终末期特发性肺纤维化 (IPF) 和其他间质性肺病 (ILD) 患者的 CA 19-9 血清水平:与功能衰退的相关性。

特发性肺纤维化呈现进行性和异质性功能衰退。CA 19-9 已被提议作为预测病程的生物标志物,但其作用尚不清楚。我们评估了评估肺移植的终末期 ILD 患者(48 名 IPF 和 20 名非 IPF ILD)的 CA 19-9 水平和临床数据,以将这些水平与功能衰退相关联。患者根据其功能衰退率分为缓慢(n = 20;ΔFVC%pred ≤ 10%/年)或快速进展者(n = 28;ΔFVC%pred ≥ 10%/年)。近一半的患者(n = 32;47%)的 CA 19-9 水平≥37kU/L。IPF 中的 CA 19-9 水平与非 IPF ILD 人群没有区别,然而,后一组的 CA 19-9 水平中位数高于正常临界值 37 KU/l (60 [17-247] kU /L)。在 IPF 患者中,CA 19-9 在缓慢进展者中高于快速进展者,并具有显着性趋势(33vs17kU/L;p = 0.055)。在整个人群中,CA19-9 水平与 ΔFVC/年呈负相关(r = -0.261;p = 0.03),这种相关性在 IPF 患者中仍然存在,特别是在快速进展者中(r = -0.51;p = 0.005),但不在非。此外,与 CA 19-9 异常的患者相比,具有正常 CA 19-9 水平的 IPF 快速进展者表现出更大的 ΔFVC/年(0.95 对 0.65 L/年;p = 0.03)。在终末期 ILD 患者中,CA 19-9 可能代表疾病严重程度的标志,而其水平与功能下降呈负相关,尤其是在 IPF 快速进展者中。这种相关性在 IPF 患者中仍然存在,特别是在快速进展者中(r = -0.51;p = 0.005),但在非患者中则不然。

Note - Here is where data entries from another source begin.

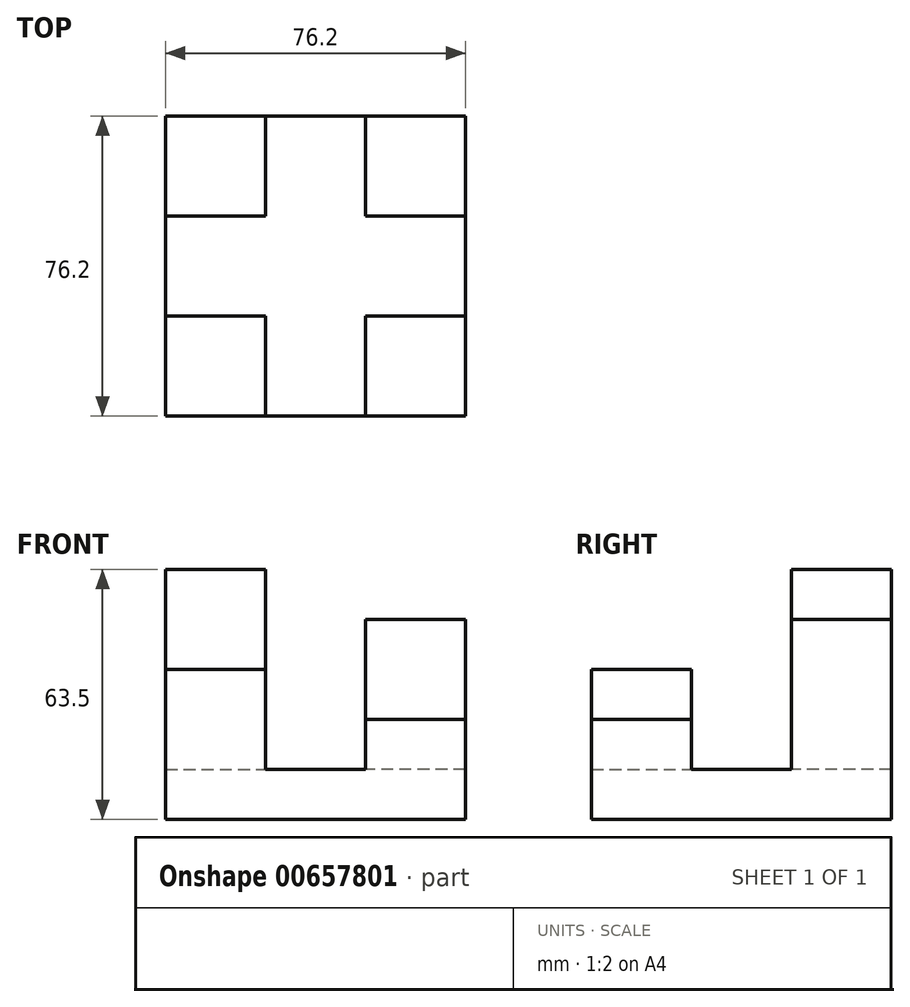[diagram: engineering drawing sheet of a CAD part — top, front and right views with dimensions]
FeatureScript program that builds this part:
annotation { "Feature Type Name" : "Feature", "Feature Type Description" : "" }
export const myFeature = defineFeature(function(context is Context, id is Id, definition is map)
    precondition{}
    {
        {
            var Q0;
            Q0=qCreatedBy(makeId("Top.planeOp"),FACE);
            var sketch = newSketch(context, id + "F0", { "sketchPlane" : qUnion([Q0])});
            skLineSegment(sketch, "E0.bottom", {"start": v(26.34, -19.1) * mm, "end": v(102.54, -19.1) * mm});
            skLineSegment(sketch, "E0.top", {"start": v(26.34, -95.3) * mm, "end": v(102.54, -95.3) * mm});
            skLineSegment(sketch, "E0.left", {"start": v(26.34, -19.1) * mm, "end": v(26.34, -95.3) * mm});
            skLineSegment(sketch, "E0.right", {"start": v(102.54, -19.1) * mm, "end": v(102.54, -95.3) * mm});
            skSolve(sketch);
        }
        {
            var Q0;
            Q0 = qSketchRegion(id + "F0", true);
            extrude(context, id + "F1", {"entities" : qUnion([Q0]), "depth" : 12.7 * mm, "offsetDistance" : 25.4 * mm});
        }
        {
            var Q0;
            Q0=makeQuery(id+"F1.opExtrude","CAP_FACE",FACE,{"disambiguationData":[OSD([sQuery(id+"F0.wireOp",EDGE,"E0.bottom"),sQuery(id+"F0.wireOp",EDGE,"E0.top"),sQuery(id+"F0.wireOp",EDGE,"E0.left"),sQuery(id+"F0.wireOp",EDGE,"E0.right")])],"isStart":false});
            var sketch = newSketch(context, id + "F2", { "sketchPlane" : qUnion([Q0])});
            skLineSegment(sketch, "E1.bottom", {"start": v(26.34, -95.3) * mm, "end": v(51.74, -95.3) * mm});
            skLineSegment(sketch, "E1.top", {"start": v(26.34, -69.9) * mm, "end": v(51.74, -69.9) * mm});
            skLineSegment(sketch, "E1.left", {"start": v(26.34, -95.3) * mm, "end": v(26.34, -69.9) * mm});
            skLineSegment(sketch, "E1.right", {"start": v(51.74, -95.3) * mm, "end": v(51.74, -69.9) * mm});
            skSolve(sketch);
        }
        {
            var Q0;
            Q0 = qSketchRegion(id + "F2", true);
            extrude(context, id + "F3", {"entities" : qUnion([Q0]), "operationType" : NewBodyOperationType.ADD, "depth" : 25.4 * mm, "offsetDistance" : 25.4 * mm});
        }
        {
            var Q0;
            Q0=makeQuery(id+"F1.opExtrude","CAP_FACE",FACE,{"disambiguationData":[OSD([sQuery(id+"F0.wireOp",EDGE,"E0.bottom"),sQuery(id+"F0.wireOp",EDGE,"E0.top"),sQuery(id+"F0.wireOp",EDGE,"E0.left"),sQuery(id+"F0.wireOp",EDGE,"E0.right")])],"isStart":false});
            var sketch = newSketch(context, id + "F4", { "sketchPlane" : qUnion([Q0])});
            skLineSegment(sketch, "E2.bottom", {"start": v(102.54, -95.3) * mm, "end": v(77.14, -95.3) * mm});
            skLineSegment(sketch, "E2.top", {"start": v(102.54, -69.9) * mm, "end": v(77.14, -69.9) * mm});
            skLineSegment(sketch, "E2.left", {"start": v(102.54, -95.3) * mm, "end": v(102.54, -69.9) * mm});
            skLineSegment(sketch, "E2.right", {"start": v(77.14, -95.3) * mm, "end": v(77.14, -69.9) * mm});
            skSolve(sketch);
        }
        {
            var Q0;
            Q0=makeQuery(id+"F4.imprint","IMPRINT",FACE,{"disambiguationData":[TD([[makeQuery(id+"F4.imprint","IMPRINT",EDGE,{"derivedFrom":sQuery(id+"F4.wireOp",EDGE,"E2.bottom")}),1.0]])]});
            extrude(context, id + "F5", {"entities" : qUnion([Q0]), "operationType" : NewBodyOperationType.ADD, "depth" : 12.7 * mm, "offsetDistance" : 25.4 * mm});
        }
        {
            var Q0;
            Q0=makeQuery(id+"F1.opExtrude","CAP_FACE",FACE,{"disambiguationData":[OSD([sQuery(id+"F0.wireOp",EDGE,"E0.bottom"),sQuery(id+"F0.wireOp",EDGE,"E0.top"),sQuery(id+"F0.wireOp",EDGE,"E0.left"),sQuery(id+"F0.wireOp",EDGE,"E0.right")])],"isStart":false});
            var sketch = newSketch(context, id + "F6", { "sketchPlane" : qUnion([Q0])});
            skLineSegment(sketch, "E3.bottom", {"start": v(102.54, -19.1) * mm, "end": v(77.14, -19.1) * mm});
            skLineSegment(sketch, "E3.top", {"start": v(102.54, -44.5) * mm, "end": v(77.14, -44.5) * mm});
            skLineSegment(sketch, "E3.left", {"start": v(102.54, -19.1) * mm, "end": v(102.54, -44.5) * mm});
            skLineSegment(sketch, "E3.right", {"start": v(77.14, -19.1) * mm, "end": v(77.14, -44.5) * mm});
            skSolve(sketch);
        }
        {
            var Q0;
            Q0 = qSketchRegion(id + "F6", true);
            extrude(context, id + "F7", {"entities" : qUnion([Q0]), "operationType" : NewBodyOperationType.ADD, "depth" : 38.1 * mm, "offsetDistance" : 25.4 * mm});
        }
        {
            var Q0;
            Q0=makeQuery(id+"F1.opExtrude","CAP_FACE",FACE,{"disambiguationData":[OSD([sQuery(id+"F0.wireOp",EDGE,"E0.bottom"),sQuery(id+"F0.wireOp",EDGE,"E0.top"),sQuery(id+"F0.wireOp",EDGE,"E0.left"),sQuery(id+"F0.wireOp",EDGE,"E0.right")])],"isStart":false});
            var sketch = newSketch(context, id + "F8", { "sketchPlane" : qUnion([Q0])});
            skLineSegment(sketch, "E4.bottom", {"start": v(26.34, -19.1) * mm, "end": v(51.74, -19.1) * mm});
            skLineSegment(sketch, "E4.top", {"start": v(26.34, -44.5) * mm, "end": v(51.74, -44.5) * mm});
            skLineSegment(sketch, "E4.left", {"start": v(26.34, -19.1) * mm, "end": v(26.34, -44.5) * mm});
            skLineSegment(sketch, "E4.right", {"start": v(51.74, -19.1) * mm, "end": v(51.74, -44.5) * mm});
            skSolve(sketch);
        }
        {
            var Q0;
            Q0 = qSketchRegion(id + "F8", true);
            extrude(context, id + "F9", {"entities" : qUnion([Q0]), "operationType" : NewBodyOperationType.ADD, "depth" : 50.8 * mm, "offsetDistance" : 25.4 * mm});
        }
    });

此外,与 CA 19-9 异常的患者相比,具有正常 CA 19-9 水平的 IPF 快速进展者表现出更大的 ΔFVC/年(0.95 对 0.65 L/年;p = 0.03)。在终末期 ILD 患者中,CA 19-9 可能代表疾病严重程度的标志物,而其水平与功能下降呈负相关,尤其是在 IPF 快速进展者中。这种相关性在 IPF 患者中仍然存在,特别是在快速进展者中(r = -0.51;p = 0.005),但在非患者中则不然。此外,与 CA 19-9 异常的患者相比,具有正常 CA 19-9 水平的 IPF 快速进展者表现出更大的 ΔFVC/年(0.95 对 0.65 L/年;p = 0.03)。在终末期 ILD 患者中,CA 19-9 可能代表疾病严重程度的标志物,而其水平与功能下降呈负相关,尤其是在 IPF 快速进展者中。